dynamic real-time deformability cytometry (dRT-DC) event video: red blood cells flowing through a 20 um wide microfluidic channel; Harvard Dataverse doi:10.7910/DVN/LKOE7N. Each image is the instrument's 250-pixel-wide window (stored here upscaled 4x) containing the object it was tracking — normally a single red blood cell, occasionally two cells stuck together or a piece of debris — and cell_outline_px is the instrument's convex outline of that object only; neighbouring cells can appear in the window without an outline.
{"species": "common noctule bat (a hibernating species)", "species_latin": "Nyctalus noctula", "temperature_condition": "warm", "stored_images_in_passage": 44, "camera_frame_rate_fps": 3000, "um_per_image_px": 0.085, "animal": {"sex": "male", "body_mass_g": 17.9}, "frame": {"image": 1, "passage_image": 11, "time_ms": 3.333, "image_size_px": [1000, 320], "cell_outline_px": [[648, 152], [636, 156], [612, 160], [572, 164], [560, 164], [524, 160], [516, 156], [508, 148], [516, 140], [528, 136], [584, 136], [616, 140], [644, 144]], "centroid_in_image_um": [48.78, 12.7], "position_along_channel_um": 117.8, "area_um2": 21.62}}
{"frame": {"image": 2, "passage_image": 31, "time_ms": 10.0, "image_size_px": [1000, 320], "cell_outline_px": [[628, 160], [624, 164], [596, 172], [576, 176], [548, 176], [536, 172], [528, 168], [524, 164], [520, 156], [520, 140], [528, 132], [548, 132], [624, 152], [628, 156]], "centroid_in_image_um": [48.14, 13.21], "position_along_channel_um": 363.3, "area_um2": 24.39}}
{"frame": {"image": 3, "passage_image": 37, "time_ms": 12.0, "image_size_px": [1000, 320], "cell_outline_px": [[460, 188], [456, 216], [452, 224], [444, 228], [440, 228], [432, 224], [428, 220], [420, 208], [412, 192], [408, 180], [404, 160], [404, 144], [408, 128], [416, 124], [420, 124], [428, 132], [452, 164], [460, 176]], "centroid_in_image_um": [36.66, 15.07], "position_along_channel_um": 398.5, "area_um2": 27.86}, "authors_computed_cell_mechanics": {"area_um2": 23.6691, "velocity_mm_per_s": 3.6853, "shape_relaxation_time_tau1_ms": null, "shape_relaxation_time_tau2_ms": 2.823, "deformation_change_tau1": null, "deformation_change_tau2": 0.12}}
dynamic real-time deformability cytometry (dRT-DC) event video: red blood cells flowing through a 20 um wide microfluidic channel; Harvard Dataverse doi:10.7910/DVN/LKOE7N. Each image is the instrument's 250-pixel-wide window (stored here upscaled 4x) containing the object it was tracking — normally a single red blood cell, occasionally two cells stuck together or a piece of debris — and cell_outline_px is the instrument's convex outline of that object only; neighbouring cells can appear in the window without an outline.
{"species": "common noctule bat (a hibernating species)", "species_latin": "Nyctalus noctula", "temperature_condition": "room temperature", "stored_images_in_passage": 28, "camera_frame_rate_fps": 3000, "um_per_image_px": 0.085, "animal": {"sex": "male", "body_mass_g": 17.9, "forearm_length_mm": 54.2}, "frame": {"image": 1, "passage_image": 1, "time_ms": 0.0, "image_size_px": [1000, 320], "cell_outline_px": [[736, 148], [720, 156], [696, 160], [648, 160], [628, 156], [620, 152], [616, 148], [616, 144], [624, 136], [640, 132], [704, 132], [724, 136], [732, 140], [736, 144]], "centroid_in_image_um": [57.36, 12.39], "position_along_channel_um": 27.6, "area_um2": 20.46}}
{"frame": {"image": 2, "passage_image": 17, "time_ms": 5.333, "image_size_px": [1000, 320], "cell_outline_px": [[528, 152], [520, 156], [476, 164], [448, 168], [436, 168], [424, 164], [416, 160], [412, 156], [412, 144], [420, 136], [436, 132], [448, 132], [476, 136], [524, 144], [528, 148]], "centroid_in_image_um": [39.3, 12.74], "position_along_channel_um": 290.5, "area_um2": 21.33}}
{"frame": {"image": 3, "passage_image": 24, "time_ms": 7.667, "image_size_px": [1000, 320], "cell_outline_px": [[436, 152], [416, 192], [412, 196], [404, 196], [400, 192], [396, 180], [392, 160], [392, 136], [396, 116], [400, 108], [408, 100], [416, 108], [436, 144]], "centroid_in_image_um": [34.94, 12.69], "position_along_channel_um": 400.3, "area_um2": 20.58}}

* * *

Please reproduce each line exactly as written.

REPLY —
dynamic real-time deformability cytometry (dRT-DC) event video: red blood cells flowing through a 20 um wide microfluidic channel; Harvard Dataverse doi:10.7910/DVN/LKOE7N. Each image is the instrument's 250-pixel-wide window (stored here upscaled 4x) containing the object it was tracking — normally a single red blood cell, occasionally two cells stuck together or a piece of debris — and cell_outline_px is the instrument's convex outline of that object only; neighbouring cells can appear in the window without an outline.
{"species": "common noctule bat (a hibernating species)", "species_latin": "Nyctalus noctula", "temperature_condition": "warm", "stored_images_in_passage": 44, "camera_frame_rate_fps": 3000, "um_per_image_px": 0.085, "animal": {"sex": "male", "body_mass_g": 17.9}, "frame": {"image": 1, "passage_image": 11, "time_ms": 3.333, "image_size_px": [1000, 320], "cell_outline_px": [[648, 152], [636, 156], [612, 160], [572, 164], [560, 164], [524, 160], [516, 156], [508, 148], [516, 140], [528, 136], [584, 136], [616, 140], [644, 144]], "centroid_in_image_um": [48.78, 12.7], "position_along_channel_um": 117.8, "area_um2": 21.62}}
{"frame": {"image": 2, "passage_image": 31, "time_ms": 10.0, "image_size_px": [1000, 320], "cell_outline_px": [[628, 160], [624, 164], [596, 172], [576, 176], [548, 176], [536, 172], [528, 168], [524, 164], [520, 156], [520, 140], [528, 132], [548, 132], [624, 152], [628, 156]], "centroid_in_image_um": [48.14, 13.21], "position_along_channel_um": 363.3, "area_um2": 24.39}}
{"frame": {"image": 3, "passage_image": 37, "time_ms": 12.0, "image_size_px": [1000, 320], "cell_outline_px": [[460, 188], [456, 216], [452, 224], [444, 228], [440, 228], [432, 224], [428, 220], [420, 208], [412, 192], [408, 180], [404, 160], [404, 144], [408, 128], [416, 124], [420, 124], [428, 132], [452, 164], [460, 176]], "centroid_in_image_um": [36.66, 15.07], "position_along_channel_um": 398.5, "area_um2": 27.86}, "authors_computed_cell_mechanics": {"area_um2": 23.6691, "velocity_mm_per_s": 3.6853, "shape_relaxation_time_tau1_ms": null, "shape_relaxation_time_tau2_ms": 2.823, "deformation_change_tau1": null, "deformation_change_tau2": 0.12}}
dynamic real-time deformability cytometry (dRT-DC) event video: red blood cells flowing through a 20 um wide microfluidic channel; Harvard Dataverse doi:10.7910/DVN/LKOE7N. Each image is the instrument's 250-pixel-wide window (stored here upscaled 4x) containing the object it was tracking — normally a single red blood cell, occasionally two cells stuck together or a piece of debris — and cell_outline_px is the instrument's convex outline of that object only; neighbouring cells can appear in the window without an outline.
{"species": "common noctule bat (a hibernating species)", "species_latin": "Nyctalus noctula", "temperature_condition": "room temperature", "stored_images_in_passage": 28, "camera_frame_rate_fps": 3000, "um_per_image_px": 0.085, "animal": {"sex": "male", "body_mass_g": 17.9, "forearm_length_mm": 54.2}, "frame": {"image": 1, "passage_image": 1, "time_ms": 0.0, "image_size_px": [1000, 320], "cell_outline_px": [[736, 148], [720, 156], [696, 160], [648, 160], [628, 156], [620, 152], [616, 148], [616, 144], [624, 136], [640, 132], [704, 132], [724, 136], [732, 140], [736, 144]], "centroid_in_image_um": [57.36, 12.39], "position_along_channel_um": 27.6, "area_um2": 20.46}}
{"frame": {"image": 2, "passage_image": 17, "time_ms": 5.333, "image_size_px": [1000, 320], "cell_outline_px": [[528, 152], [520, 156], [476, 164], [448, 168], [436, 168], [424, 164], [416, 160], [412, 156], [412, 144], [420, 136], [436, 132], [448, 132], [476, 136], [524, 144], [528, 148]], "centroid_in_image_um": [39.3, 12.74], "position_along_channel_um": 290.5, "area_um2": 21.33}}
{"frame": {"image": 3, "passage_image": 24, "time_ms": 7.667, "image_size_px": [1000, 320], "cell_outline_px": [[436, 152], [416, 192], [412, 196], [404, 196], [400, 192], [396, 180], [392, 160], [392, 136], [396, 116], [400, 108], [408, 100], [416, 108], [436, 144]], "centroid_in_image_um": [34.94, 12.69], "position_along_channel_um": 400.3, "area_um2": 20.58}}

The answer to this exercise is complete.